Sachant que des dizaines d’années ont été nécessaires pour contredire les études sur les méfaits du tabac, parfois publiées par d’authentiques scientifiques mais financées par les industriels, le principe de précaution s’impose pour éviter de potentiels victimes de la cigarette électronique et du tabac à chauffer, passant notamment par une réglementation plus poussée et une harmonisation fiscale avec le tabac classique. Et les récentes études scientifiques, récemment publiées sur de potentielles affections graves liées à ce type de produit, peut conduire à une prudence encore plus poussée.
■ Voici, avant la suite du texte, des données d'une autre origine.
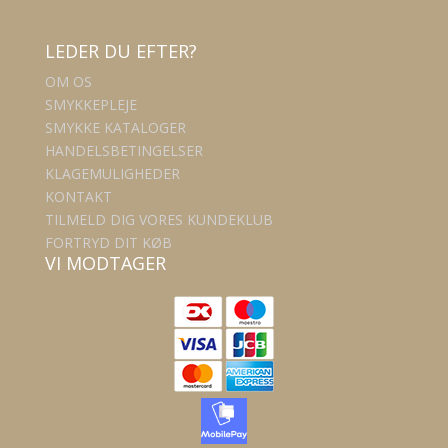
LEDER DU EFTER?
OM OS
SMYKKEPLEJE
SMYKKE KATALOGER
HANDELSBETINGELSER
KLAGEMULIGHEDER
KONTAKT
TILMELD DIG VORES KUNDEKLUB
FORTRYD DIT KØB
VI MODTAGER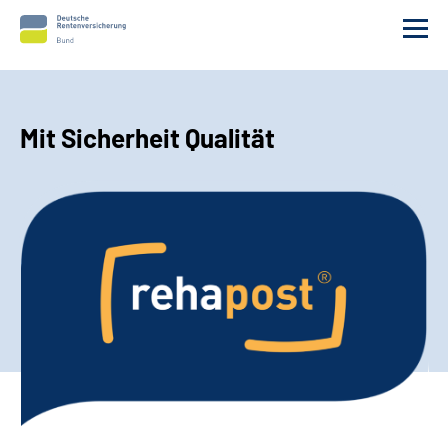
Aktuelle Ausgabe
Mit Sicherheit Qualität
Kontakt
rehapost abonnieren
Erweiterte Suche
Leichte Sprache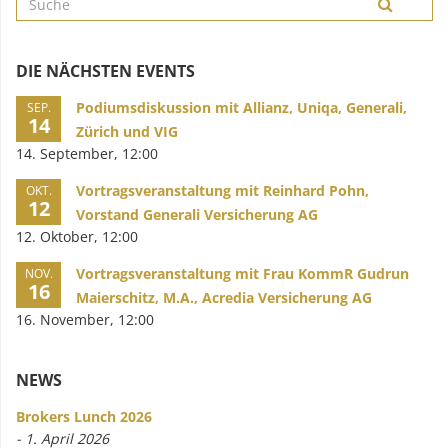
DIE NÄCHSTEN EVENTS
Podiumsdiskussion mit Allianz, Uniqa, Generali,
SEP.
14
Zürich und VIG
14. September, 12:00
Vortragsveranstaltung mit Reinhard Pohn,
OKT.
12
Vorstand Generali Versicherung AG
12. Oktober, 12:00
Vortragsveranstaltung mit Frau KommR Gudrun
NOV.
16
Maierschitz, M.A., Acredia Versicherung AG
16. November, 12:00
NEWS
Brokers Lunch 2026
- 1. April 2026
Cigarettes électroniques et tabac chauffé sont deux produits différents répondant à des classifications différentes. Pour compenser la baisse de consommation des cigarettes traditionnelles dans les grands pays industrialisés, les cigarettiers ont développé un produit nouveau d’apparence analogue aux cigarettes électroniques, le tabac chauffé, vendu sous les noms de Iqos pour Philip Morris International, Ploom pour Japan Tobacco International, ou Glo pour British American Tobacco. Mais attention, cigarettes électroniques et tabac chauffé ne répondent pas à la même classification. L’OMS classe les produits du tabac chauffé dans la catégorie « produits du tabac ». Pour autant, alors qu’elle pourrait sembler logique, tabac chauffé et cigarettes classiques ne sont toujours pas régis par la même réglementation en matière marketing, d’avertissements sanitaires, ou encore fiscale.